The Week in Business: A Milestone in Space Tourism
Credit…Giacomo BagnaraWhat’s Up? (Sept. 12-18) Civilians in Space A SpaceX rocket carrying four Americans blasted off from the Kennedy Space …
What’s Up? (Sept. 12-18)
Civilians in Space
A SpaceX rocket carrying four Americans blasted off from the Kennedy Space Center in Florida on Wednesday. The orbital spaceflight was the first to carry only passengers who weren’t professional astronauts, a milestone for the space tourism industry. In addition to SpaceX, which Elon Musk founded, Jeff Bezos’ Blue Origin and Richard Branson’s Virgin Galactic plan to offer commercial spaceflights. But the latest flight differed from the short jaunts that Mr. Bezos and Mr. Branson took to space in July. The crew orbited the planet for three days.
The First Draft on Taxes
House Democrats on Monday released a plan for financing President Biden’s $3.5 trillion proposal to strengthen the social safety net — or at least some of it.
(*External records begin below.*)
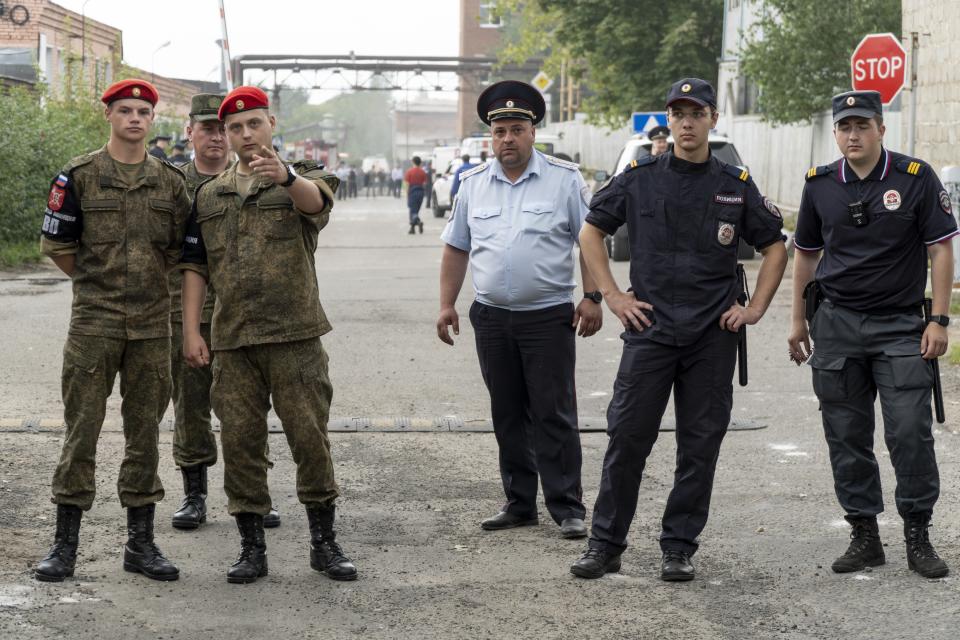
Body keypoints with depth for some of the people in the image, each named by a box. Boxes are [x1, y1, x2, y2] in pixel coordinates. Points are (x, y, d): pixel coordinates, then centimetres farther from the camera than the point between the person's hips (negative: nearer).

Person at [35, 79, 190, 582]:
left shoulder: (170, 181, 8)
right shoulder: (78, 176, -1)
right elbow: (57, 246, 3)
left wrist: (145, 283, 13)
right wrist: (97, 283, 11)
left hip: (152, 324, 3)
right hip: (92, 323, -3)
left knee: (144, 433, 7)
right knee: (81, 432, -2)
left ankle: (140, 542, 15)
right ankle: (65, 544, 5)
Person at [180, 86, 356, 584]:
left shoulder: (301, 181, 4)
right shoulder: (208, 196, 14)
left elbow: (316, 199, -22)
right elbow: (195, 265, 13)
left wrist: (285, 176, -44)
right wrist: (191, 330, 3)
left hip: (295, 337, -3)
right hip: (232, 341, 3)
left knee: (310, 437, -1)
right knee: (240, 443, 3)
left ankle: (324, 543, 11)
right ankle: (252, 548, 13)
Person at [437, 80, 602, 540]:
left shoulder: (565, 179, -2)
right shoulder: (474, 184, 9)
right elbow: (456, 248, 15)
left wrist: (592, 298, -10)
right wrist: (447, 305, 10)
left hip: (548, 316, -4)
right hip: (492, 316, 4)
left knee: (554, 415, -4)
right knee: (508, 415, 10)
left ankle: (568, 507, 0)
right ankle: (520, 503, 19)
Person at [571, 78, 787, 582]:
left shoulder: (736, 186, 5)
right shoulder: (639, 178, 3)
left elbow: (775, 247, 14)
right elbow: (591, 231, 11)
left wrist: (756, 308, 5)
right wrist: (611, 295, 3)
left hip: (714, 336, 1)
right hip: (649, 331, -1)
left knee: (700, 446, 4)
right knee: (627, 437, -3)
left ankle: (679, 548, 15)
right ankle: (605, 544, 7)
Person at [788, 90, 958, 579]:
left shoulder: (916, 178, -5)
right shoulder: (820, 185, 5)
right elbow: (805, 254, 16)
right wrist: (798, 320, 13)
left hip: (900, 325, -3)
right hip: (837, 324, 3)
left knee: (910, 432, -7)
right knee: (847, 437, 5)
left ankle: (918, 536, 5)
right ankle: (864, 535, 15)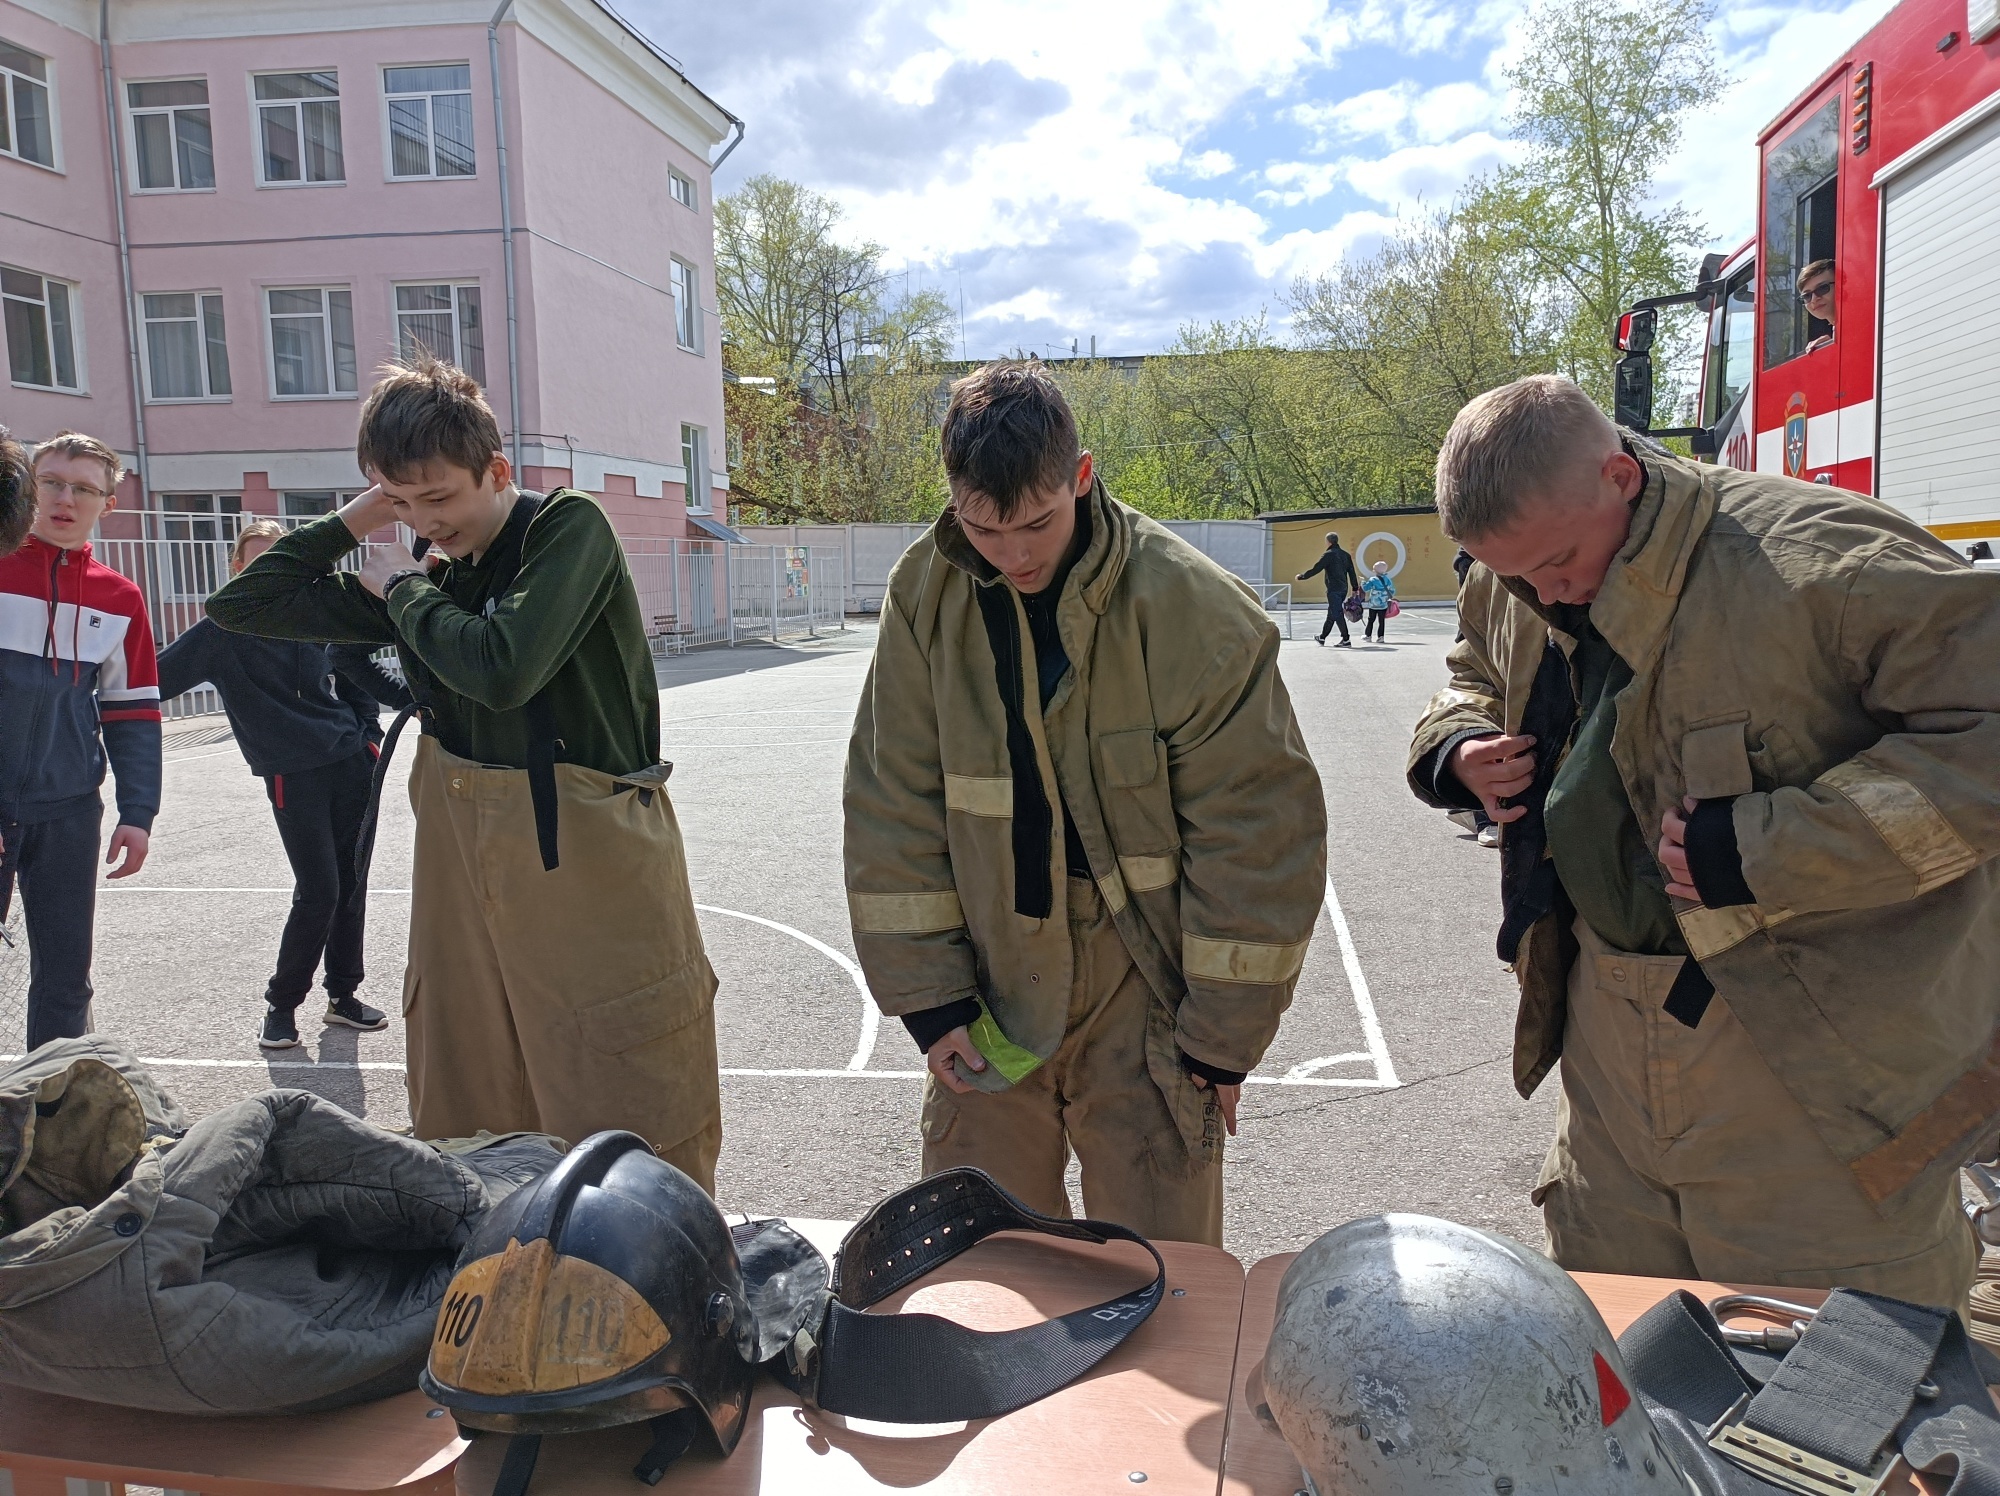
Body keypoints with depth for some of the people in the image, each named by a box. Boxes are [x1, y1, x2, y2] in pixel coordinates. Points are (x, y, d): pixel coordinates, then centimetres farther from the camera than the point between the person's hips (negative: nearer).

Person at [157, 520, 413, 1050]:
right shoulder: (222, 633, -4)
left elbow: (359, 669, 22)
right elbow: (155, 680, -5)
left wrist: (416, 699, 21)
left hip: (351, 762, 4)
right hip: (294, 776, -4)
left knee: (351, 884, 8)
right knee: (319, 892, -9)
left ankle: (342, 995, 23)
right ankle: (281, 1003, 11)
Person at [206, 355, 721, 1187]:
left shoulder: (569, 529, -7)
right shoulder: (428, 574, 11)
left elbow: (501, 667, -23)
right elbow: (240, 605, 15)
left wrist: (403, 592, -6)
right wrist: (349, 524, 5)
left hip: (591, 865, -6)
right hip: (465, 864, 7)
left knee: (635, 1125, -1)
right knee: (465, 1124, 14)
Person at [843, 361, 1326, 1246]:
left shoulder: (1191, 609, -16)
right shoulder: (925, 595, -5)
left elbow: (1258, 836, -11)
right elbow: (891, 808, 0)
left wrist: (1223, 1036, -7)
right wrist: (926, 997, -2)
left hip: (1144, 1003, -3)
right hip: (993, 997, 3)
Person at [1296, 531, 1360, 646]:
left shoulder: (1329, 555, -10)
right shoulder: (1345, 555, 12)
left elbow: (1315, 569, -11)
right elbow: (1352, 573, 13)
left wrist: (1301, 577, 0)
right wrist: (1355, 589, 18)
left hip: (1333, 589, -8)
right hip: (1343, 589, 8)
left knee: (1337, 614, -8)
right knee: (1331, 613, 18)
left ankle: (1346, 640, -13)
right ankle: (1322, 637, 30)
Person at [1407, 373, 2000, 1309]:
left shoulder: (1816, 558, -21)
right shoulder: (1512, 591, 2)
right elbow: (1473, 678, 24)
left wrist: (1769, 847, -29)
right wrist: (1456, 750, 1)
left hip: (1817, 1071, -6)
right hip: (1609, 1039, 7)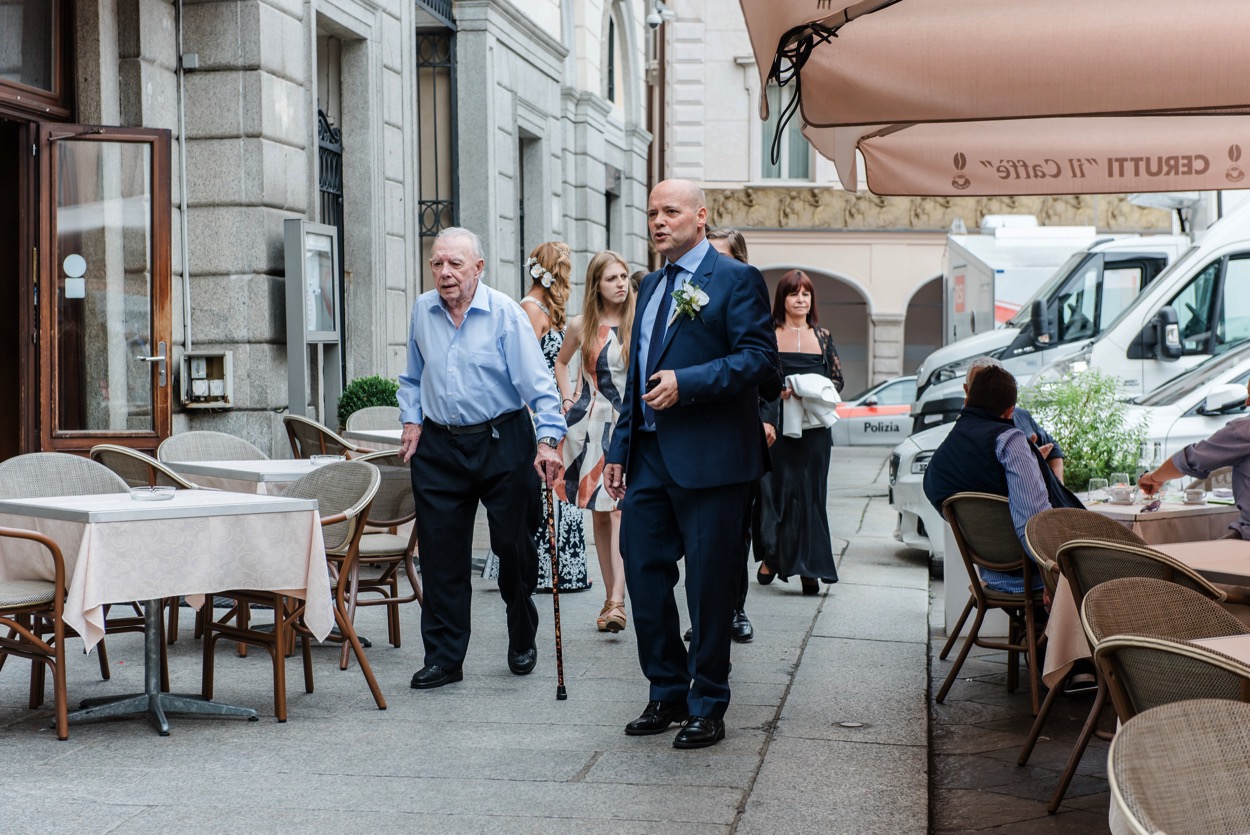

The proposed tax measures could raise as much as $2.9 trillion over 10 years, but stop short of more aggressive measures previously proposed by Mr. Biden and Senate Democrats. Included in the plan: an increase in the top tax rate for married couples who have a taxable income over $450,000 and single people who make more than $400,000, to 39.6 percent from 37 percent; an increase in the top capital gains rate to 25 percent from 20 percent; a new surtax of 3 percent for Americans with an adjusted gross income above $5 million; and a graduated rate structure that would raise taxes for larger companies and cut them for small businesses. Progressive senators criticized the plan for targeting income rather than wealth. The approach aims at the very rich instead of those with vast fortunes.
The Latest From Apple
Apple introduced new versions of its iPhone, iPad and Apple Watch on Tuesday. Its prices for these products remained mostly the same, as did most of the devices themselves. The company hopes that by adding features and making slight design improvements, customers will keep buying its products. The new iPhones have brighter screens, longer battery life and more powerful cameras and computer processors, but largely perform like last year’s models. The Apple Watch has a larger display area and changes to make it more durable, and the iPad lineup got a more significant update. So far the strategy is working: iPhone sales have exploded during the pandemic.
What’s Next? (Sept. 19-25)
The Debate About Booster Shots
Last month, President Biden announced a plan to offer a third shot of Covid-19 vaccine to most Americans as early as Sept. 20. But the plan has been in flux as scientists debated whether booster shots are necessary. The administration already delayed plans to offer boosters to recipients of the Moderna vaccine after regulators said they needed more time to decide the proper dosage for the third shot.On Friday, advisers to the Food and Drug Administration, the agency responsible for authorizing vaccines, unanimously recommended a booster shot of the Pfizer vaccine for Pfizer vaccine recipients who are 65 or older or at high risk of severe Covid-19. Earlier Friday, the advisory panel voted against a broader recommendation that the booster shot be available to people 16 and older. Although the F.D.A. is not required to follow its advisers’ recommendations, it typically does. The agency is expected to make a decision in the coming days.
Signals From the Fed
The Federal Reserve meets this week to discuss monetary policy, and this meeting could be an important one. Many economists expect the Fed to reveal details about how and when it plans to begin winding down its bond-buying program, one of several policies it created to reduce the economic impact of the pandemic. John C. Williams, the president of the Federal Reserve Bank of New York, hinted this month that the central bank might begin the process before the end of the year, even if job market gains slow. The Fed will also release new economic projections, which will signal how much and how quickly it expects high inflation to fade.
Market Treads Lightly
After a streak of record highs, the stock market has looked more indecisive this month. That’s understandable, given big questions that are likely to be answered in the coming weeks, including whether the Fed will begin pulling back its economic support, whether Congress will raise the federal borrowing limit before a potential default and the final details of the infrastructure spending package — and how it will be funded.
Senator Elizabeth Warren asked the Fed to break up Wells Fargo. Walmart will begin testing a self-driving delivery service with Ford Motor. People in the United States are spending $40 billion a year on bird-watching. And the 73rd Emmy Awards for the best television programs airs this Sunday on CBS.